[REQUIREMENT]: Using the listing below, copy exactly the lines from the one containing "train_loss, 29: none -> 0.4" to the one containing "train_loss, 16: none -> 0.8", both lines included, and no others.

[SUPPLIED RECORDS]:
○ ○ ○
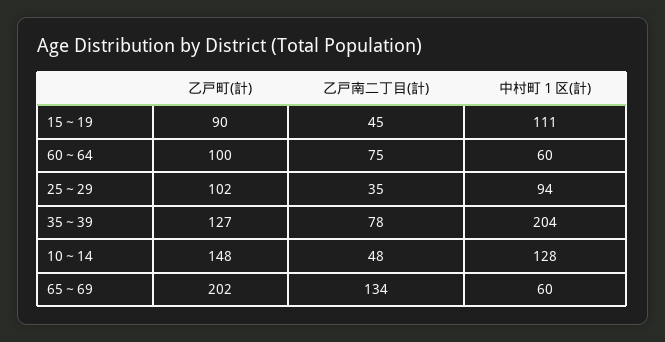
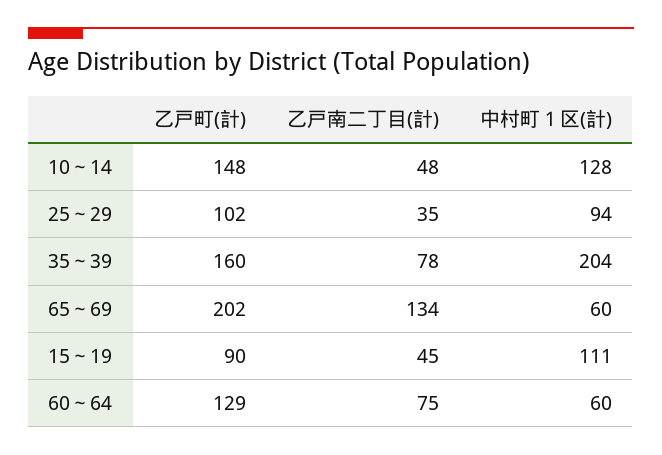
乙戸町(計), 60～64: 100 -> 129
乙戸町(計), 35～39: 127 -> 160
○ ○ ○
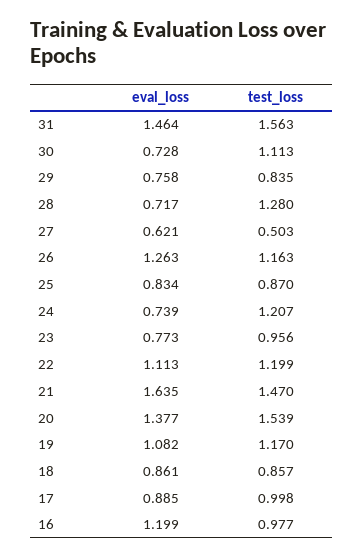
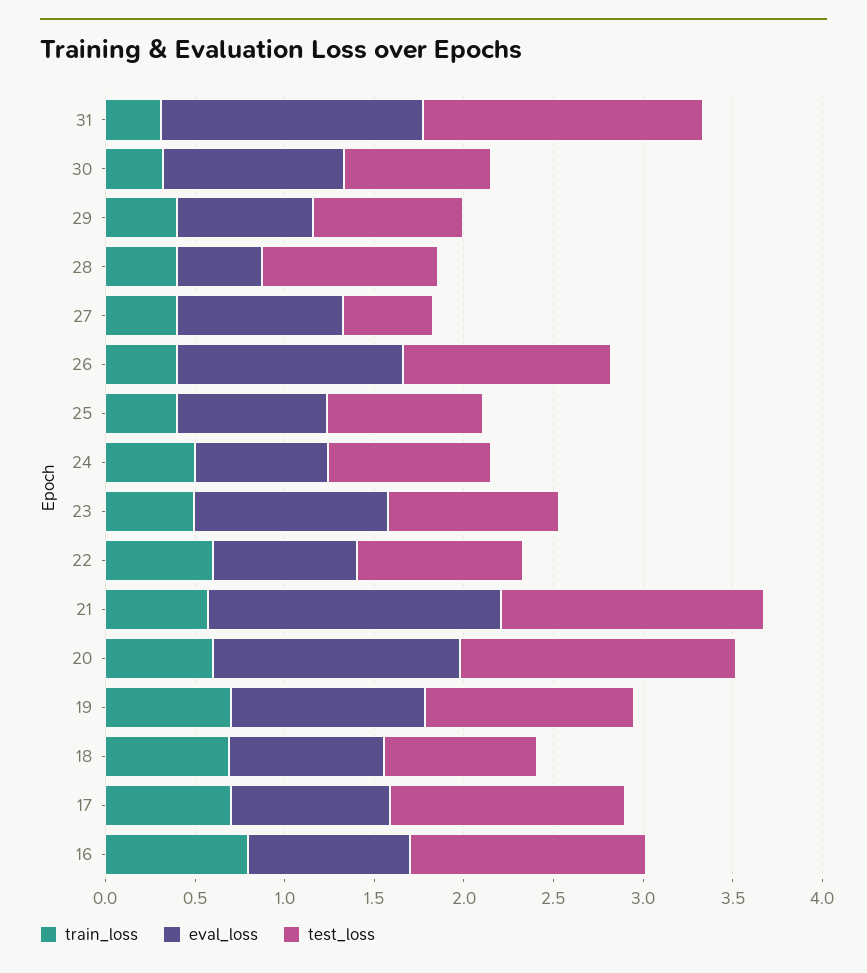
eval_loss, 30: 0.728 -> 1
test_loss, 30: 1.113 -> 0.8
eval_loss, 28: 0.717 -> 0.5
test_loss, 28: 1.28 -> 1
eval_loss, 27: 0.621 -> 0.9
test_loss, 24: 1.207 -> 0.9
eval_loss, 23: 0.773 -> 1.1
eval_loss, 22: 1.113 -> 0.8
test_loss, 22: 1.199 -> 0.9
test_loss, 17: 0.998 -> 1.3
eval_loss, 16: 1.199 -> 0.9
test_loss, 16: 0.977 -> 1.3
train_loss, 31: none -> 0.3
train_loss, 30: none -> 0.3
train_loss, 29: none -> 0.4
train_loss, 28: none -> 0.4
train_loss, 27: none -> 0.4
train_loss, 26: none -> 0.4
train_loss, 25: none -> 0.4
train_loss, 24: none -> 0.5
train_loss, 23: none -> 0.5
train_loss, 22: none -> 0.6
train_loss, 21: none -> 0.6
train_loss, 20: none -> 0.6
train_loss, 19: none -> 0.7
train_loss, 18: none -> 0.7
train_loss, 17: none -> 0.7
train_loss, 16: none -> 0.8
○ ○ ○
[RESULT]:
train_loss, 29: none -> 0.4
train_loss, 28: none -> 0.4
train_loss, 27: none -> 0.4
train_loss, 26: none -> 0.4
train_loss, 25: none -> 0.4
train_loss, 24: none -> 0.5
train_loss, 23: none -> 0.5
train_loss, 22: none -> 0.6
train_loss, 21: none -> 0.6
train_loss, 20: none -> 0.6
train_loss, 19: none -> 0.7
train_loss, 18: none -> 0.7
train_loss, 17: none -> 0.7
train_loss, 16: none -> 0.8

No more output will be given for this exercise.